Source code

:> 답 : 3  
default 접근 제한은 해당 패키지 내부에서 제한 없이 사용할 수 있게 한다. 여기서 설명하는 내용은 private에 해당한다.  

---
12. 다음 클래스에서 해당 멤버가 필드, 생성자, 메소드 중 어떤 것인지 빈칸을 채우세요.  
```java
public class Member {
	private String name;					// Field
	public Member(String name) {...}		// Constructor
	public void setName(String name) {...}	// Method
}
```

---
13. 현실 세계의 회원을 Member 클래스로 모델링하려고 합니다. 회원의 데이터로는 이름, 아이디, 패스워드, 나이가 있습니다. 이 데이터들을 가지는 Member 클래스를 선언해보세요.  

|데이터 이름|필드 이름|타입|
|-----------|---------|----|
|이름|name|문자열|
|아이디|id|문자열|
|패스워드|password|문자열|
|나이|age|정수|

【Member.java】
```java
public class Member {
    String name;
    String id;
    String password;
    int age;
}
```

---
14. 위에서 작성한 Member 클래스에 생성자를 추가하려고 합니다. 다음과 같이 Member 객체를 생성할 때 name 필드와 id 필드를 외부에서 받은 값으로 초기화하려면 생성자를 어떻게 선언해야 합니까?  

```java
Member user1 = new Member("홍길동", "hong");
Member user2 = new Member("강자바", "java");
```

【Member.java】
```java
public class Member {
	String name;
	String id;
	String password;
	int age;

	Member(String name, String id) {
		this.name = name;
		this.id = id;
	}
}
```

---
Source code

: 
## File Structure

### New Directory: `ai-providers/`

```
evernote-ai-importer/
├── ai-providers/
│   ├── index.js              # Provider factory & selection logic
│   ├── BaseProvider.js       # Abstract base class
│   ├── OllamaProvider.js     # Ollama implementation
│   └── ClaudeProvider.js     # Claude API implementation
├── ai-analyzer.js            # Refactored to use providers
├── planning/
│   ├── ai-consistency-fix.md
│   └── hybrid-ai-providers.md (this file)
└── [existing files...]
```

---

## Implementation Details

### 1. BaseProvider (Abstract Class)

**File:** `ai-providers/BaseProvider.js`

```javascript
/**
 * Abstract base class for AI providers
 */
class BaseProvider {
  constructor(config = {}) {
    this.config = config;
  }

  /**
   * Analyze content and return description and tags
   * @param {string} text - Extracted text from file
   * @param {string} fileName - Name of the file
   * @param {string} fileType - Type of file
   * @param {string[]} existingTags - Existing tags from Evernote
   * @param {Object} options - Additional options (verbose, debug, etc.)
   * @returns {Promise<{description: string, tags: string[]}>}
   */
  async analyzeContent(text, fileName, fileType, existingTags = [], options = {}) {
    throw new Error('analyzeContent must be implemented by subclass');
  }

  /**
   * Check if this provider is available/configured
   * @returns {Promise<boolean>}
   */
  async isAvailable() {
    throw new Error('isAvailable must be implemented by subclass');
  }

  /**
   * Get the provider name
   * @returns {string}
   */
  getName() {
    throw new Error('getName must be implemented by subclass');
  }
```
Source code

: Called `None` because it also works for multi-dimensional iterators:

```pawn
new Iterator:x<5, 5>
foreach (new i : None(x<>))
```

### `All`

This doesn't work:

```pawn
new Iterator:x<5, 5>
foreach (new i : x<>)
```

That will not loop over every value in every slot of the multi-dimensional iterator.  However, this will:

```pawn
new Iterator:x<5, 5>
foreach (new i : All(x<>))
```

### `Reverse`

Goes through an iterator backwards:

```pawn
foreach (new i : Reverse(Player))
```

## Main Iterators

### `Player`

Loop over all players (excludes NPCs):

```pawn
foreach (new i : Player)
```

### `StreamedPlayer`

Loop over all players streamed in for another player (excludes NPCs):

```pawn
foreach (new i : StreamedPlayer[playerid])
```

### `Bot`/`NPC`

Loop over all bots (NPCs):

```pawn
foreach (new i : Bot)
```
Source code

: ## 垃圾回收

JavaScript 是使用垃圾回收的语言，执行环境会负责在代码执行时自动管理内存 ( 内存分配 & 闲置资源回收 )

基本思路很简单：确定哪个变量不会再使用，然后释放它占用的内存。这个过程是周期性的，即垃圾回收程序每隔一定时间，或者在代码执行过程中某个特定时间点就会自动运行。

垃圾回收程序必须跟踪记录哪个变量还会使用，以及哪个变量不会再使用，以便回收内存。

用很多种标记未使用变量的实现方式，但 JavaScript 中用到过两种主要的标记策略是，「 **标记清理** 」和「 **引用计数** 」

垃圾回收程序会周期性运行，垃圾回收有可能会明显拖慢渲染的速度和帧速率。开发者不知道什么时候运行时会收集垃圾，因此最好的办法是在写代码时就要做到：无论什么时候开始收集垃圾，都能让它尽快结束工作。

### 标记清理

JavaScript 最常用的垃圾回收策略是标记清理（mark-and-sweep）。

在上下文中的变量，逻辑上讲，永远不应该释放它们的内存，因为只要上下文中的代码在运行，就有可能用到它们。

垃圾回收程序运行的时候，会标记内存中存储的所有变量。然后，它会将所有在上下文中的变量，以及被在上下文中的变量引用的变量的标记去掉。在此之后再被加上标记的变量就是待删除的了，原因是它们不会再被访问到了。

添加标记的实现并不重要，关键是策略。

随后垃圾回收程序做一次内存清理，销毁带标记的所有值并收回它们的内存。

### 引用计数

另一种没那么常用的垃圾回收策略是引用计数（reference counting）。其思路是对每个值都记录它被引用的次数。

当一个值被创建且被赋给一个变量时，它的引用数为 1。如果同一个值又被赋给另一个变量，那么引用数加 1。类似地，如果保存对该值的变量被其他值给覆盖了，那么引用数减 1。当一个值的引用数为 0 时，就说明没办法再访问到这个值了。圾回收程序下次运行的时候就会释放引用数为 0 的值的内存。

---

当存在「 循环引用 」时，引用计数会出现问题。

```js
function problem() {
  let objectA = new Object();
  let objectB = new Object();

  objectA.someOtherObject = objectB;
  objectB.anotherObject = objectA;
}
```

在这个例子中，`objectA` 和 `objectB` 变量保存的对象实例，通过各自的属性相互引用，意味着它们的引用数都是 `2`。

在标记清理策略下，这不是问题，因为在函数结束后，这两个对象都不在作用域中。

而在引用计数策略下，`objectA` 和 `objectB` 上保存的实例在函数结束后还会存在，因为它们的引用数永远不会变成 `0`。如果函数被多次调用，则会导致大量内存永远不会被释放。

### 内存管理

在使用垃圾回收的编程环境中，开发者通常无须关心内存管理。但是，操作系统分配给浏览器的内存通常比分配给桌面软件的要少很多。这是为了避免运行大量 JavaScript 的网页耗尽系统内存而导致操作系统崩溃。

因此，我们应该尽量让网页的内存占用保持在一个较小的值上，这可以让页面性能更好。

+++++

After reading the data above, return it verbatim in full.

**The completed task**:
Source code

:> 답 : 3  
default 접근 제한은 해당 패키지 내부에서 제한 없이 사용할 수 있게 한다. 여기서 설명하는 내용은 private에 해당한다.  

---
12. 다음 클래스에서 해당 멤버가 필드, 생성자, 메소드 중 어떤 것인지 빈칸을 채우세요.  
```java
public class Member {
	private String name;					// Field
	public Member(String name) {...}		// Constructor
	public void setName(String name) {...}	// Method
}
```

---
13. 현실 세계의 회원을 Member 클래스로 모델링하려고 합니다. 회원의 데이터로는 이름, 아이디, 패스워드, 나이가 있습니다. 이 데이터들을 가지는 Member 클래스를 선언해보세요.  

|데이터 이름|필드 이름|타입|
|-----------|---------|----|
|이름|name|문자열|
|아이디|id|문자열|
|패스워드|password|문자열|
|나이|age|정수|

【Member.java】
```java
public class Member {
    String name;
    String id;
    String password;
    int age;
}
```

---
14. 위에서 작성한 Member 클래스에 생성자를 추가하려고 합니다. 다음과 같이 Member 객체를 생성할 때 name 필드와 id 필드를 외부에서 받은 값으로 초기화하려면 생성자를 어떻게 선언해야 합니까?  

```java
Member user1 = new Member("홍길동", "hong");
Member user2 = new Member("강자바", "java");
```

【Member.java】
```java
public class Member {
	String name;
	String id;
	String password;
	int age;

	Member(String name, String id) {
		this.name = name;
		this.id = id;
	}
}
```

---
Source code

: 
## File Structure

### New Directory: `ai-providers/`

```
evernote-ai-importer/
├── ai-providers/
│   ├── index.js              # Provider factory & selection logic
│   ├── BaseProvider.js       # Abstract base class
│   ├── OllamaProvider.js     # Ollama implementation
│   └── ClaudeProvider.js     # Claude API implementation
├── ai-analyzer.js            # Refactored to use providers
├── planning/
│   ├── ai-consistency-fix.md
│   └── hybrid-ai-providers.md (this file)
└── [existing files...]
```

---

## Implementation Details

### 1. BaseProvider (Abstract Class)

**File:** `ai-providers/BaseProvider.js`

```javascript
/**
 * Abstract base class for AI providers
 */
class BaseProvider {
  constructor(config = {}) {
    this.config = config;
  }

  /**
   * Analyze content and return description and tags
   * @param {string} text - Extracted text from file
   * @param {string} fileName - Name of the file
   * @param {string} fileType - Type of file
   * @param {string[]} existingTags - Existing tags from Evernote
   * @param {Object} options - Additional options (verbose, debug, etc.)
   * @returns {Promise<{description: string, tags: string[]}>}
   */
  async analyzeContent(text, fileName, fileType, existingTags = [], options = {}) {
    throw new Error('analyzeContent must be implemented by subclass');
  }

  /**
   * Check if this provider is available/configured
   * @returns {Promise<boolean>}
   */
  async isAvailable() {
    throw new Error('isAvailable must be implemented by subclass');
  }

  /**
   * Get the provider name
   * @returns {string}
   */
  getName() {
    throw new Error('getName must be implemented by subclass');
  }
```
Source code

: Called `None` because it also works for multi-dimensional iterators:

```pawn
new Iterator:x<5, 5>
foreach (new i : None(x<>))
```

### `All`

This doesn't work:

```pawn
new Iterator:x<5, 5>
foreach (new i : x<>)
```

That will not loop over every value in every slot of the multi-dimensional iterator.  However, this will:

```pawn
new Iterator:x<5, 5>
foreach (new i : All(x<>))
```

### `Reverse`

Goes through an iterator backwards:

```pawn
foreach (new i : Reverse(Player))
```

## Main Iterators

### `Player`

Loop over all players (excludes NPCs):

```pawn
foreach (new i : Player)
```

### `StreamedPlayer`

Loop over all players streamed in for another player (excludes NPCs):

```pawn
foreach (new i : StreamedPlayer[playerid])
```

### `Bot`/`NPC`

Loop over all bots (NPCs):

```pawn
foreach (new i : Bot)
```
Source code

: ## 垃圾回收

JavaScript 是使用垃圾回收的语言，执行环境会负责在代码执行时自动管理内存 ( 内存分配 & 闲置资源回收 )

基本思路很简单：确定哪个变量不会再使用，然后释放它占用的内存。这个过程是周期性的，即垃圾回收程序每隔一定时间，或者在代码执行过程中某个特定时间点就会自动运行。

垃圾回收程序必须跟踪记录哪个变量还会使用，以及哪个变量不会再使用，以便回收内存。

用很多种标记未使用变量的实现方式，但 JavaScript 中用到过两种主要的标记策略是，「 **标记清理** 」和「 **引用计数** 」

垃圾回收程序会周期性运行，垃圾回收有可能会明显拖慢渲染的速度和帧速率。开发者不知道什么时候运行时会收集垃圾，因此最好的办法是在写代码时就要做到：无论什么时候开始收集垃圾，都能让它尽快结束工作。

### 标记清理

JavaScript 最常用的垃圾回收策略是标记清理（mark-and-sweep）。

在上下文中的变量，逻辑上讲，永远不应该释放它们的内存，因为只要上下文中的代码在运行，就有可能用到它们。

垃圾回收程序运行的时候，会标记内存中存储的所有变量。然后，它会将所有在上下文中的变量，以及被在上下文中的变量引用的变量的标记去掉。在此之后再被加上标记的变量就是待删除的了，原因是它们不会再被访问到了。

添加标记的实现并不重要，关键是策略。

随后垃圾回收程序做一次内存清理，销毁带标记的所有值并收回它们的内存。

### 引用计数

另一种没那么常用的垃圾回收策略是引用计数（reference counting）。其思路是对每个值都记录它被引用的次数。

当一个值被创建且被赋给一个变量时，它的引用数为 1。如果同一个值又被赋给另一个变量，那么引用数加 1。类似地，如果保存对该值的变量被其他值给覆盖了，那么引用数减 1。当一个值的引用数为 0 时，就说明没办法再访问到这个值了。圾回收程序下次运行的时候就会释放引用数为 0 的值的内存。

---

当存在「 循环引用 」时，引用计数会出现问题。

```js
function problem() {
  let objectA = new Object();
  let objectB = new Object();

  objectA.someOtherObject = objectB;
  objectB.anotherObject = objectA;
}
```

在这个例子中，`objectA` 和 `objectB` 变量保存的对象实例，通过各自的属性相互引用，意味着它们的引用数都是 `2`。

在标记清理策略下，这不是问题，因为在函数结束后，这两个对象都不在作用域中。

而在引用计数策略下，`objectA` 和 `objectB` 上保存的实例在函数结束后还会存在，因为它们的引用数永远不会变成 `0`。如果函数被多次调用，则会导致大量内存永远不会被释放。

### 内存管理

在使用垃圾回收的编程环境中，开发者通常无须关心内存管理。但是，操作系统分配给浏览器的内存通常比分配给桌面软件的要少很多。这是为了避免运行大量 JavaScript 的网页耗尽系统内存而导致操作系统崩溃。

因此，我们应该尽量让网页的内存占用保持在一个较小的值上，这可以让页面性能更好。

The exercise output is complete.